As for Ukraine, last year tourism accounted for 5.2% of GDP, reaching UAH 413.1 billion ($10.3 billion), which is 15.2% more than in 2024, but 33.4% less than in 2019.

According to Yakimenko, the average vacation check in Ukraine is already growing, our compatriots travel less often but go for longer periods due to complex logistics, and more often choose more comfortable hotels and better infrastructure. “Many customers consciously avoid mass budget resorts and destinations with many Russian tourists, even if it is more expensive. After prolonged stress, people want a full rest and emotional recovery, so they are willing to invest more in one trip,” she says.

There is a trend toward job recovery: in 2024, 766,700 people were employed in the industry (6.2% of all jobs in Ukraine), which is less than in 2019 (1.15 million, 6.9%), but 21.9% more than in 2024. At the same time, women make up the majority of those employed in the industry — 61.1% — and the share of young people under 24 is also significant (6.7%). Only 8% are high-paying jobs.
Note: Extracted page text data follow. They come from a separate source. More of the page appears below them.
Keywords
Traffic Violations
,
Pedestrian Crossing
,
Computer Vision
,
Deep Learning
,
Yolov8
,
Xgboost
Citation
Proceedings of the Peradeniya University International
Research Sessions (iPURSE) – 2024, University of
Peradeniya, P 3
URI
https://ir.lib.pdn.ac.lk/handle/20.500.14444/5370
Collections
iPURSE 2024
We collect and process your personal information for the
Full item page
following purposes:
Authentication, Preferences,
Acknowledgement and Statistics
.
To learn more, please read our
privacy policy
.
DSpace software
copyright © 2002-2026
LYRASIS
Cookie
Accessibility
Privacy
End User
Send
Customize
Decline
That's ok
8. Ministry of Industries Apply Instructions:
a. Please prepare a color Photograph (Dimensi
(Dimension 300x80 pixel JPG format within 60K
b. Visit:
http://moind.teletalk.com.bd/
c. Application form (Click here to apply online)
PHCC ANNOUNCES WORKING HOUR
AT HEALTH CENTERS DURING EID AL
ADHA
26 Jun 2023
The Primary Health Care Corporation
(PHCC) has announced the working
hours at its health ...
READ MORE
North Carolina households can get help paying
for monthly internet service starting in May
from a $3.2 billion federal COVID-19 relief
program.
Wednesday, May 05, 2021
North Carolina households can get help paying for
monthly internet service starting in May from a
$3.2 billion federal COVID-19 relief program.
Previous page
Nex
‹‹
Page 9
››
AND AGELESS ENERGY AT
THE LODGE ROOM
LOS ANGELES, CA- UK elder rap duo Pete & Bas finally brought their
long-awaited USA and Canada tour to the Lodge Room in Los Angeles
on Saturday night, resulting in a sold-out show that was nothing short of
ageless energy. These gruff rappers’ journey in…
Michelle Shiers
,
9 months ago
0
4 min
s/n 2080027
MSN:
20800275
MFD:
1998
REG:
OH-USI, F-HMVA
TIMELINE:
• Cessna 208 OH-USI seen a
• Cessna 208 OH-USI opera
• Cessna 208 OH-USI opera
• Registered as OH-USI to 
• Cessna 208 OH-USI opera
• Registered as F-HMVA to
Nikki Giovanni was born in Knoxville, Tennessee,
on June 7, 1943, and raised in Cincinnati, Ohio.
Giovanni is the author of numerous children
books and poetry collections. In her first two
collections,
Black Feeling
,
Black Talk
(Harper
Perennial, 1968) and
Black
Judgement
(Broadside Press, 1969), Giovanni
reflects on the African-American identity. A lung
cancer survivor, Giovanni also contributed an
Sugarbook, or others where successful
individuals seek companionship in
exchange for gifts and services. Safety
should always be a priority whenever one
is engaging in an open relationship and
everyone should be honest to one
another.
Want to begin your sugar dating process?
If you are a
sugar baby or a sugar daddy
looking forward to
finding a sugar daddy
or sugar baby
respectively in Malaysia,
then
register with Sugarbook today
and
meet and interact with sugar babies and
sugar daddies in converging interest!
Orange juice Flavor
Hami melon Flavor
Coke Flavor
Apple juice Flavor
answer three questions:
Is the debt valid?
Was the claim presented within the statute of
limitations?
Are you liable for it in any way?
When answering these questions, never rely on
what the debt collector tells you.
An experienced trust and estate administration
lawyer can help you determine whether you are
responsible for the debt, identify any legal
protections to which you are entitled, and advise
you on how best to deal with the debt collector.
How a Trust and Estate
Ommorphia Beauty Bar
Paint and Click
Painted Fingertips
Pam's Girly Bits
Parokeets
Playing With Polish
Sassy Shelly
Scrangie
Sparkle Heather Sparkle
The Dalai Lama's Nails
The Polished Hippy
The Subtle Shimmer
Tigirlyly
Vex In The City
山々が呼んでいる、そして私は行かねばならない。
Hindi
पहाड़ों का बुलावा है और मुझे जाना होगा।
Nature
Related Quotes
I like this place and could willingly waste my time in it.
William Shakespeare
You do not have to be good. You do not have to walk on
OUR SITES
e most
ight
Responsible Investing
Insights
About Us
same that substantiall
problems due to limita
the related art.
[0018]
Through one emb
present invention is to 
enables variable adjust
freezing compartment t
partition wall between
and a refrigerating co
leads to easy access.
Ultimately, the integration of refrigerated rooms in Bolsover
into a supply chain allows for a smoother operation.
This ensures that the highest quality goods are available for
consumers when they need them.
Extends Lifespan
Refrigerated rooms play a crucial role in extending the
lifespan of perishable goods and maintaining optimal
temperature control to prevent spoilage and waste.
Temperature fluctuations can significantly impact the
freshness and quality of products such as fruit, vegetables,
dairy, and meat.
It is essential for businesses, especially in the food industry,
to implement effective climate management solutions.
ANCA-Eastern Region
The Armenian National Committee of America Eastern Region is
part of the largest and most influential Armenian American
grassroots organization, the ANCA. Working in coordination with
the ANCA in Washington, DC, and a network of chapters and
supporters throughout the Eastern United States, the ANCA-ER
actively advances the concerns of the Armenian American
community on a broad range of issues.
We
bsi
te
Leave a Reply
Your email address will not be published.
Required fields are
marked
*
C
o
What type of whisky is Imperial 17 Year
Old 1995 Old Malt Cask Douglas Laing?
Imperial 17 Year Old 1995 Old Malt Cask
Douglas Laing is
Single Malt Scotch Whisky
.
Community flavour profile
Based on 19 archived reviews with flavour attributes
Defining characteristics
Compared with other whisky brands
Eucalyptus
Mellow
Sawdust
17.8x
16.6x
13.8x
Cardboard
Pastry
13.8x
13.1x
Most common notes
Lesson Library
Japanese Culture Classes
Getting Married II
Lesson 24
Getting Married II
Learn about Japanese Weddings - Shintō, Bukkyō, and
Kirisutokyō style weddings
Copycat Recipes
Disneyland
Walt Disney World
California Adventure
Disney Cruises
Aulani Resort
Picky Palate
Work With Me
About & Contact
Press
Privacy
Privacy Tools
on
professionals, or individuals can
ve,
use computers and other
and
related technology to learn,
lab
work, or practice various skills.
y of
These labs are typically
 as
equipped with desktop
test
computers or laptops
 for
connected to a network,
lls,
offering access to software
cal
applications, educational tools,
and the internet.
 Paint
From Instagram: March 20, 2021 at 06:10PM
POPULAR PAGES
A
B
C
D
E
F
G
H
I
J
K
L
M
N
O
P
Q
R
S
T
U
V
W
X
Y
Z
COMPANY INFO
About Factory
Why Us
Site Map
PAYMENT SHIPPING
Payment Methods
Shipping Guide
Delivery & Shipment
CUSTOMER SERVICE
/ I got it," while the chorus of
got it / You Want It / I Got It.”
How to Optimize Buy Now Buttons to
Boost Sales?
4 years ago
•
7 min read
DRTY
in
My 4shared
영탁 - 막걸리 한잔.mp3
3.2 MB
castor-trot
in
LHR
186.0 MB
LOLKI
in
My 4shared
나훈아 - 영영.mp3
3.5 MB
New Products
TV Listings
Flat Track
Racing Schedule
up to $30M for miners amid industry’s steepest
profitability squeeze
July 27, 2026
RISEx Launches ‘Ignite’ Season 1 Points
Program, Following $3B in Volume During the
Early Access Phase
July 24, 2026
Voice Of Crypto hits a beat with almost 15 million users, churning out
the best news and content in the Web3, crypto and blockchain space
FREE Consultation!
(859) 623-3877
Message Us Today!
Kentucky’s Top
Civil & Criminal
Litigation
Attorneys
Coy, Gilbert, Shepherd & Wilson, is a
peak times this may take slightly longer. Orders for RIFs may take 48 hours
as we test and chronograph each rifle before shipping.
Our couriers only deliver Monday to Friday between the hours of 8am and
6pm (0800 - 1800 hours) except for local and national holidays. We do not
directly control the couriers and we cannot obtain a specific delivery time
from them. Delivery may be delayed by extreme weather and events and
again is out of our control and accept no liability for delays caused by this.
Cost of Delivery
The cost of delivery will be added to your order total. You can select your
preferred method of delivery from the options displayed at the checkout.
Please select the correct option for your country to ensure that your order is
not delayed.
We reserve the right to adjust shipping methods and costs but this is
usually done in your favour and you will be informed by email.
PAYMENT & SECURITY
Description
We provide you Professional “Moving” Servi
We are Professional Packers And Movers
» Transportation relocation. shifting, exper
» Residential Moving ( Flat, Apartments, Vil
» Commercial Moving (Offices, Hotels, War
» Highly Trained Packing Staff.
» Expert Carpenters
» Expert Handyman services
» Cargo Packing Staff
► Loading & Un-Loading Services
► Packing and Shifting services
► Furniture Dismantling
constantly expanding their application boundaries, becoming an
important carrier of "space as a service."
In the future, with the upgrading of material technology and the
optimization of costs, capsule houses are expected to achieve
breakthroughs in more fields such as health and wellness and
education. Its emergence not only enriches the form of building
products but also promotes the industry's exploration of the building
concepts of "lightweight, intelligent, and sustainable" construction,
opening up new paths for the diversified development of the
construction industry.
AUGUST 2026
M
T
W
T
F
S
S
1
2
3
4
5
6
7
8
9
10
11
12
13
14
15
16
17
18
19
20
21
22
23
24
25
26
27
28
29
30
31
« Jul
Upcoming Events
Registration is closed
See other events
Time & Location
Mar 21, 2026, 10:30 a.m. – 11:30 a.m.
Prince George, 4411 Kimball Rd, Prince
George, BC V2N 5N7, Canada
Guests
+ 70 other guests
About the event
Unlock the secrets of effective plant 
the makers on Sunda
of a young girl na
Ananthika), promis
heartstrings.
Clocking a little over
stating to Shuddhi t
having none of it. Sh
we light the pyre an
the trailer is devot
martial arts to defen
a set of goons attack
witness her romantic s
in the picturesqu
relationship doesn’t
“Traditionally, more women work in tourism—this is a feature of the service industry. Young people are also actively involved, as the market requires flexibility and quick adaptation. At the same time, there is a growing focus on corporate social responsibility—companies are creating opportunities for veterans and internally displaced persons,” Yakimenko said, outlining labor market trends.

By the end of 2025, foreign tourists will have brought 58 billion hryvnia ($1.4 billion) to the domestic economy, which is one and a half times more than in 2024, but 61.3% less than in 2019. Domestic tourism is more stable – in 2025, it generated UAH 287.2 billion ($7.2 billion), which is 11.6% more than in 2024, but 16% less than in 2019. Overall, foreign visitors accounted for only 12.6% of the total in 2025. Business tourism also accounts for a small share (5.3%), with leisure tourism accounting for the bulk of tourist traffic (94.7%).

According to WTTC forecasts for the next decade, the share of tourism in global GDP will remain stable at around 11.5%, the total volume will grow to $16.5 trillion, and the number of jobs will increase to 461.6 million.

As for Ukraine, according to the WTTC’s analytical conclusions, by 2035 the industry will generate about 6.1% of GDP, with an estimated volume of $16.1 billion. Between 2026 and 2035, up to 400,000 new jobs will be created, bringing the total number of jobs to 1.16 million. In terms of revenue, foreign visitors could bring in $4.8 billion in 2035, while domestic visitors could bring in $8.7 billion.

According to Yakimenko, the trends that intensified in Ukraine after 2022 will continue. In particular, quiet resort destinations, beach and wellness vacations are now more popular, there is less spontaneity (the demand for short trips of up to 3 days and hot tours has completely disappeared), and the share of solo trips has increased. Themed trips are also popular (fitness tours, gastronomic tours, trips with influencers, retreats, etc.). “Separately, we see the prospect of developing inclusive tourism: our agency is actively researching this area and forming a list of hotels and destinations that are convenient for people with disabilities, because after the war, the demand for accessible recreation will only grow,” said Yakimenko.